Non à l’« illectronisme » !

Présenté début 2018, le plan stratégique d’inclusion numérique vise « à donner accès et initier, chaque individu, aux pratiques et aux compétences » du secteur. Éviter l’« illectronisme », c’est-à-dire ne pas savoir manier la machine (l’ordinateur) et rencontrer des problèmes liés aux contenus.

Mais « pour être convaincant, il faut être convaincu ». Au sein des organismes en charge de l’accompagnement, il est possible de retrouver chez certains employés les mêmes réticences, les mêmes interrogations que ceux qui leur font face. Il était donc essentiel que ces futurs transmetteurs soient eux-mêmes formés. Ainsi à la MSA, un travail de formation interne a été opéré. Tout comme à la CAF où, avec la mise en place des Digital Days, les salariés, lors d’ateliers courts, ont trouvé réponse à des colles comme « Comment utiliser Facebook ? » et ont fait évoluer leurs avis.

Le deuxième chantier a été la mise en place d’un grand plan d’action anti-zone blanche devant garantir l’inclusion géographique, primordiale aux autres mesures. Des formateurs formés, un maillage du réseau renforcé, la véritable action du Grain pouvait se développer.

L’accueil et la formation du public

Le numérique peut être perçu comme un moyen de communication offrant une ouverture sur le monde sans précédent. Il peut tout aussi bien nous renvoyer à un sentiment profond de solitude. Bloqué, sans personne physique pour nous renseigner, nous indiquer sur quel bouton appuyer, nous voilà… coupés du monde. « Faire de la France une société humaine et numérique » passe donc par l’accueil des personnes en difficulté avec le Net et par la mise à disposition de matériel en accès gratuit. Pour cela, en octobre 2016 dans notre département précurseur, une nouvelle Maison de services au public (MSAP) a été ouverte à l’initiative de la préfecture. Ces MSAP permettent de trouver le bon interlocuteur, d’être guidé pour les démarches administratives, d’utiliser le matériel en libre accès et surtout d’être accompagné pour surfer ou pour une démarche en ligne. Le Grain a pour projet d’établir une carte répertoriant tous les lieux d’accès gratuit à Internet.

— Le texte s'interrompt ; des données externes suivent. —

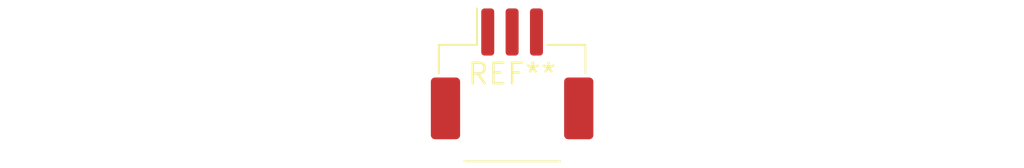
<source format=kicad_pcb>
(kicad_pcb (version 20240108) (generator pcbnew)

  (general
    (thickness 1.6)
  )

  (paper "A4")
  (layers
    (0 "F.Cu" signal)
    (31 "B.Cu" signal)
    (32 "B.Adhes" user "B.Adhesive")
    (33 "F.Adhes" user "F.Adhesive")
    (34 "B.Paste" user)
    (35 "F.Paste" user)
    (36 "B.SilkS" user "B.Silkscreen")
    (37 "F.SilkS" user "F.Silkscreen")
    (38 "B.Mask" user)
    (39 "F.Mask" user)
    (40 "Dwgs.User" user "User.Drawings")
    (41 "Cmts.User" user "User.Comments")
    (42 "Eco1.User" user "User.Eco1")
    (43 "Eco2.User" user "User.Eco2")
    (44 "Edge.Cuts" user)
    (45 "Margin" user)
    (46 "B.CrtYd" user "B.Courtyard")
    (47 "F.CrtYd" user "F.Courtyard")
    (48 "B.Fab" user)
    (49 "F.Fab" user)
    (50 "User.1" user)
    (51 "User.2" user)
    (52 "User.3" user)
    (53 "User.4" user)
    (54 "User.5" user)
    (55 "User.6" user)
    (56 "User.7" user)
    (57 "User.8" user)
    (58 "User.9" user)
  )

  (setup
    (pad_to_mask_clearance 0)
    (pcbplotparams
      (layerselection 0x00010fc_ffffffff)
      (plot_on_all_layers_selection 0x0000000_00000000)
      (disableapertmacros false)
      (usegerberextensions false)
      (usegerberattributes false)
      (usegerberadvancedattributes false)
      (creategerberjobfile false)
      (dashed_line_dash_ratio 12.000000)
      (dashed_line_gap_ratio 3.000000)
      (svgprecision 4)
      (plotframeref false)
      (viasonmask false)
      (mode 1)
      (useauxorigin false)
      (hpglpennumber 1)
      (hpglpenspeed 20)
      (hpglpendiameter 15.000000)
      (dxfpolygonmode false)
      (dxfimperialunits false)
      (dxfusepcbnewfont false)
      (psnegative false)
      (psa4output false)
      (plotreference false)
      (plotvalue false)
      (plotinvisibletext false)
      (sketchpadsonfab false)
      (subtractmaskfromsilk false)
      (outputformat 1)
      (mirror false)
      (drillshape 1)
      (scaleselection 1)
      (outputdirectory "")
    )
  )

  (net 0 "")

  (footprint "Molex_CLIK-Mate_502585-0370_1x03-1MP_P1.50mm_Horizontal" (layer "F.Cu") (at 0 0))

)

</source>
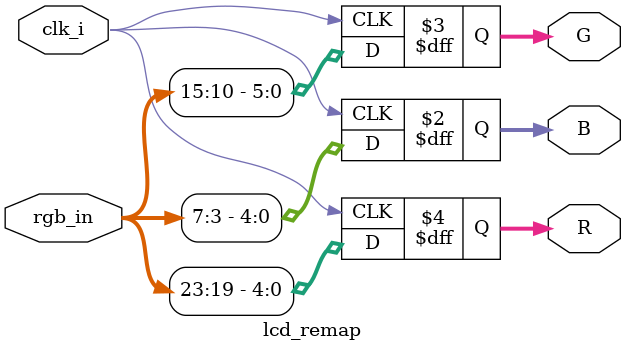
<source format=v>
module lcd_remap (
		input		        clk_i,
		input 	    [23:0]	rgb_in,
		output	reg [4:0]	R,
		output	reg [5:0]	G,
		output	reg [4:0]	B
	);
	
always @(posedge clk_i) 
begin
    R = rgb_in[23 -: 5];
    G = rgb_in[15 -: 6];
    B = rgb_in[7 -: 5];
end
	
endmodule
</source>
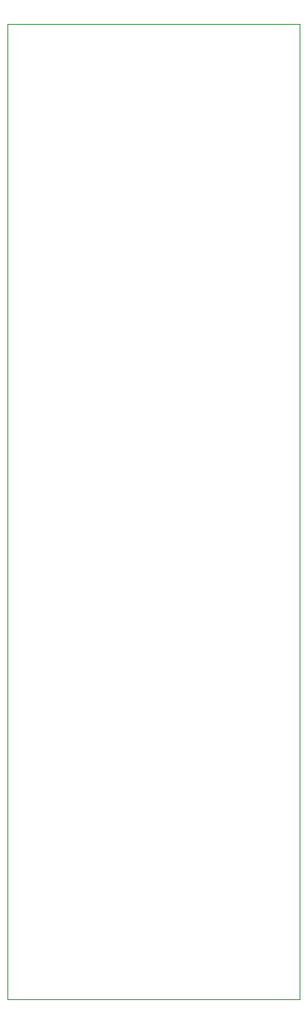
<source format=gbr>
%TF.GenerationSoftware,Altium Limited,Altium Designer,24.3.1 (35)*%
G04 Layer_Color=0*
%FSLAX45Y45*%
%MOMM*%
%TF.SameCoordinates,0FFCB549-CC09-4AA2-A398-349E3E2AD51F*%
%TF.FilePolarity,Positive*%
%TF.FileFunction,Profile,NP*%
%TF.Part,Single*%
G01*
G75*
%TA.AperFunction,Profile*%
%ADD40C,0.02540*%
D40*
X0Y10000000D02*
X3000000D01*
Y0D01*
X0D01*
Y10000000D01*
%TF.MD5,d51df6bf79dade402f834f591149c66f*%
M02*

</source>
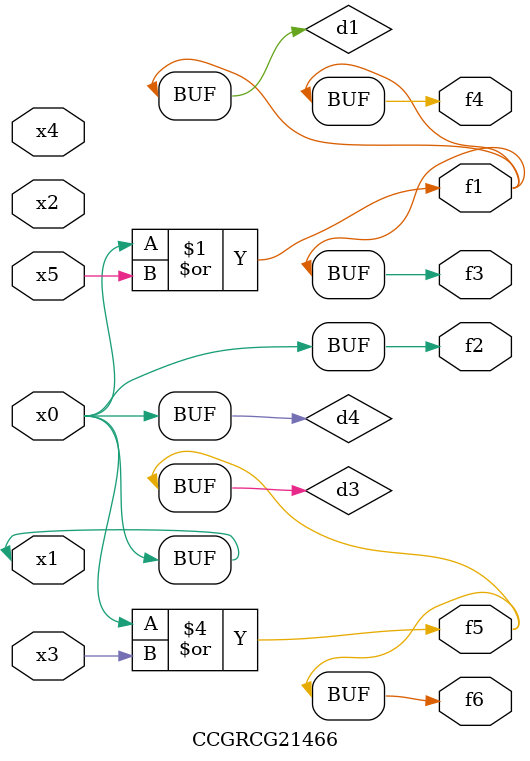
<source format=v>
module CCGRCG21466(
	input x0, x1, x2, x3, x4, x5,
	output f1, f2, f3, f4, f5, f6
);

	wire d1, d2, d3, d4;

	or (d1, x0, x5);
	xnor (d2, x1, x4);
	or (d3, x0, x3);
	buf (d4, x0, x1);
	assign f1 = d1;
	assign f2 = d4;
	assign f3 = d1;
	assign f4 = d1;
	assign f5 = d3;
	assign f6 = d3;
endmodule

</source>
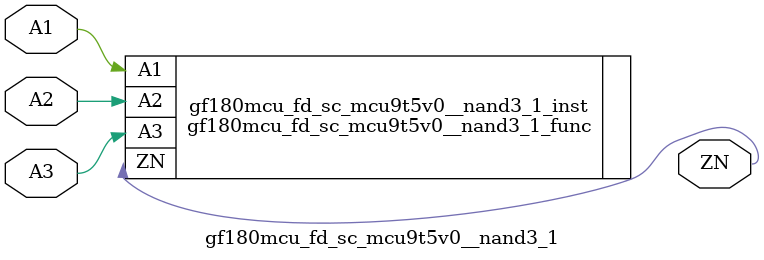
<source format=v>

module gf180mcu_fd_sc_mcu9t5v0__nand3_1( A3, ZN, A2, A1 );
input A1, A2, A3;
output ZN;

   `ifdef FUNCTIONAL  //  functional //

	gf180mcu_fd_sc_mcu9t5v0__nand3_1_func gf180mcu_fd_sc_mcu9t5v0__nand3_1_behav_inst(.A3(A3),.ZN(ZN),.A2(A2),.A1(A1));

   `else

	gf180mcu_fd_sc_mcu9t5v0__nand3_1_func gf180mcu_fd_sc_mcu9t5v0__nand3_1_inst(.A3(A3),.ZN(ZN),.A2(A2),.A1(A1));

	// spec_gates_begin


	// spec_gates_end



   specify

	// specify_block_begin

	// comb arc A1 --> ZN
	 (A1 => ZN) = (1.0,1.0);

	// comb arc A2 --> ZN
	 (A2 => ZN) = (1.0,1.0);

	// comb arc A3 --> ZN
	 (A3 => ZN) = (1.0,1.0);

	// specify_block_end

   endspecify

   `endif

endmodule

</source>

« On a arrêté de travailler pour les gens. On travaille avec eux », résume un acteur du Grain. Que ce soit à la CAF ou à la MSA, le discours est le même. L’indépendance numérique ne se donne pas, elle s’acquiert.

Face à des personnes qui manquent de confiance ou qui sont impressionnées, le travail des accueillants est avant tout d’ordre psychologique. Il consiste à rassurer, à mettre en confiance en dégonflant le côté technique. Cela fait, vient le temps de l’accompagnement. Prise en main et familiarisation avec les « machines » permettent ensuite aux personnes accueillies de faire des premiers pas assurés. Guidées, conseillées, formées, ces personnes sont ensuite en mesure d’en tirer le meilleur parti. Libre à elles alors de surfer la crête des vagues de l’information, du savoir mis à la disposition de tous, de faciliter leurs démarches administratives ou de se laisser emporter par les flots tumultueux de la Toile.